Still, under threat of a brightly hued backside, we were likewise taught that to use the physical skills we developed and honed to either pick fights or to bully others was both intolerable and dishonorable (this was a bygone era when words like “tolerance” and “honor” still meant something – before “progressive” propagandists turned them inside-out).
I can’t abide bullies. Never could. Most decent folks can’t. This is how I was raised. It’s also how I’m raising our three children. As did my father before me, I am teaching and equipping them to stand up to bullies. Not just when, and if, they happen to be the target of bullying themselves, but also when, and if, others are targeted. I’m raising my children to be friend to the friendless and champion to the vulnerable. I’m proud to say that all three of them are naturally inclined to such. I credit both God and His word of truth for that.
FULL: How Christian Kids Should Deal With ‘LGBT’ Peers [BarbWire]
Ha! Ha, ha, ha, ha, ha! I mean, seriously—HA!
It's bad enough that Matt fails to recognize himself as a bully, but the part where he says he "can't abide bullies" adds insult to that insecurity-masked-as-certainty. Matt is the proprietor of BarbWire, a site that is one of the most proudly brutish takes on LGBT rights you will find anywhere. Even the graphics on that site (which routinely feature gay twists on Hitler or other Nazi imagery) are purposely chosen for their potential to browbeat. It's not a place for sharp commentary or deep political analysis—it's a forum for extremely anti-LGBT people to be as openly, defiantly, and negligently anti-LGBT as they'd like, since the Bully-in-Chief is not going to censor their true feelings (although Matt does block dissenting comments from people like me).

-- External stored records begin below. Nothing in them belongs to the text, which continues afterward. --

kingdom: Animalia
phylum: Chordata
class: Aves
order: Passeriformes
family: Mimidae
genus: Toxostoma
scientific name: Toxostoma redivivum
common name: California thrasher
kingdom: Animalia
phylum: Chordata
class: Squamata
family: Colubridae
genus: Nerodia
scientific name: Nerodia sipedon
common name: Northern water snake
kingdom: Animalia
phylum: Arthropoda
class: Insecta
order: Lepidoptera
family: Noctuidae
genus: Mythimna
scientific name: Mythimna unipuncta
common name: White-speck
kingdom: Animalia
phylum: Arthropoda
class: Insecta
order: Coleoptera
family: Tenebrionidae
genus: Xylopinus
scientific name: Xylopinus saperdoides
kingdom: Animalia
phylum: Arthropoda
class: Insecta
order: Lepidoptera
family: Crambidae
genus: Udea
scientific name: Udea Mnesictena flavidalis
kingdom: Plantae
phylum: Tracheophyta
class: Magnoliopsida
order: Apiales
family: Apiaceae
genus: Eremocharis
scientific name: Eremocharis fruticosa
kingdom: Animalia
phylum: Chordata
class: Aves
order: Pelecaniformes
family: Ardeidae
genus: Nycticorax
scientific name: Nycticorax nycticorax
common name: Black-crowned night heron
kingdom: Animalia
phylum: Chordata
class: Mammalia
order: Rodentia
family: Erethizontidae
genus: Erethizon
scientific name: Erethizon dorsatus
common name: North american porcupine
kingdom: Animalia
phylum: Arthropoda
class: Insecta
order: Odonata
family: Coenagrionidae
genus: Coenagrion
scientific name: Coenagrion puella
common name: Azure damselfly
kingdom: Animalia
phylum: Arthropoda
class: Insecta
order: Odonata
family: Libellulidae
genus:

I do hope Matt is raising his children the way he says. And he very well might be; public people are often quite different in their private lives, with many chasms between their chosen line of work and their familial instincts. But let's be 100% clear here: Matt Barber's written and spoken advocacy on LGBT issues is both a textbook example of how to conduct yourself like an adult political bully against a minority population, as well as primer for how young potential bullies can justify their aggressions against LGBT youth. Matt is the kind of activist with whom I would never agree to a dialogue or an attempt at a constructive conversation because his long body of work tells me there isn't a scintilla of room there. You can't negotiate with his kind of advocacy. Which is to say, you can't negotiate with bullies.